DESIGN AND SYNTHESIS OF NEW HETEROCYCLIC COMPOUNDS TO OVERCOME MICROBIAL RESISTANCE

Document Type : Original Article

Author

Department of Pharmaceutical Organic Chemistry, Faculty of Pharmacy, Al-Azhar University, Cairo, Egypt

Abstract

Though clinicians once possessed a robust arsenal of antibiotics, many of these valuable therapeutic agents have fallen prey to the expanded resistance of pathogenic bacteria.
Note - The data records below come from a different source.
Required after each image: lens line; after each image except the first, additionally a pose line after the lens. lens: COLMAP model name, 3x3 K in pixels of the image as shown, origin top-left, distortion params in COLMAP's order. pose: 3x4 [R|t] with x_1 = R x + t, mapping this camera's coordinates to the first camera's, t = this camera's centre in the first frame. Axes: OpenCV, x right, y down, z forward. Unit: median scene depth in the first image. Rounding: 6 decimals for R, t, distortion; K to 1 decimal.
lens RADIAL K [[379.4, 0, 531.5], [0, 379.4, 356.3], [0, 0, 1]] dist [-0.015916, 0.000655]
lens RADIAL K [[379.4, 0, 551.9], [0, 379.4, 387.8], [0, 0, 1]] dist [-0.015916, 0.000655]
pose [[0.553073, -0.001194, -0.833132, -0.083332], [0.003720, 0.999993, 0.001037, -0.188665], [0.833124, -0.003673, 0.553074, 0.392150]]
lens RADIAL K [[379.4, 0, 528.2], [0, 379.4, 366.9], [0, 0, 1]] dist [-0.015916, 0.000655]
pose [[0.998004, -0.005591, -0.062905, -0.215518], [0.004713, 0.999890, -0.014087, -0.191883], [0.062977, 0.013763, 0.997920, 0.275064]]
Phenylthiazoles were reported previously as a new scaffold that possesses antibacterial activity against an array of clinically-relevant strains of multidrug-resistant staphylococci. Close inspection of the structure-activity-relationships (SAR) of phenylthiazoles revealed important structural features necessary for their antibacterial activity: a nitrogenous head and a lipophilic tail. Incorporating the nitrogenous part within an oxadiazole ring resulted in analogues with a prolonged half-life, while the biphenyl tail revealed the most potent analogue. In the present work, advantageous moieties have been combined together to generate new hybrid scaffolds of phenylpyridine with the objective of promoting new moieties enhancing both antimicrobial resistance activity and drug-like properties. Among the tested oxadiazolylbiphenylpyridines, derivatives 14 and 23 were identified as the most potent analogues with MIC values as low as 8 mg/mL on MRSA-US300 and other studied species.